**What this task involves:** Reproduce every line of text in the data below without any changes, leaving out the pictures.
"""
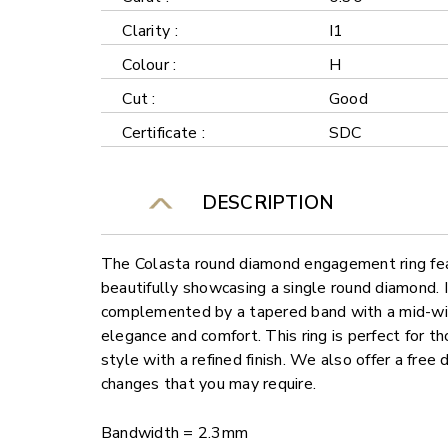
Clarity :
I1
Colour :
H
Cut :
Good
Certificate :
SDC
DESCRIPTION
The Colasta round diamond engagement ring feat
beautifully showcasing a single round diamond. I
complemented by a tapered band with a mid-wid
elegance and comfort. This ring is perfect for t
style with a refined finish. We also offer a free
changes that you may require.
Bandwidth = 2.3mm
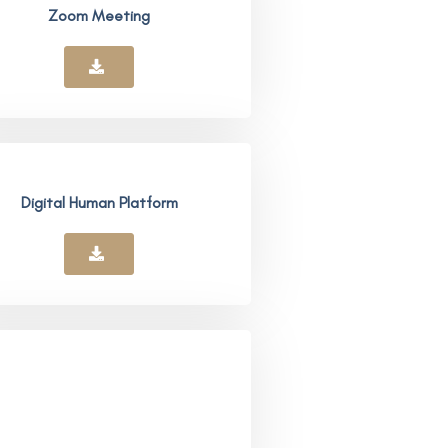
Zoom Meeting
Digital Human Platform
"""
**Answer to the exercise:**
Clarity :
I1
Colour :
H
Cut :
Good
Certificate :
SDC
DESCRIPTION
The Colasta round diamond engagement ring feat
beautifully showcasing a single round diamond. I
complemented by a tapered band with a mid-wid
elegance and comfort. This ring is perfect for t
style with a refined finish. We also offer a free
changes that you may require.
Bandwidth = 2.3mm
Zoom Meeting
Digital Human Platform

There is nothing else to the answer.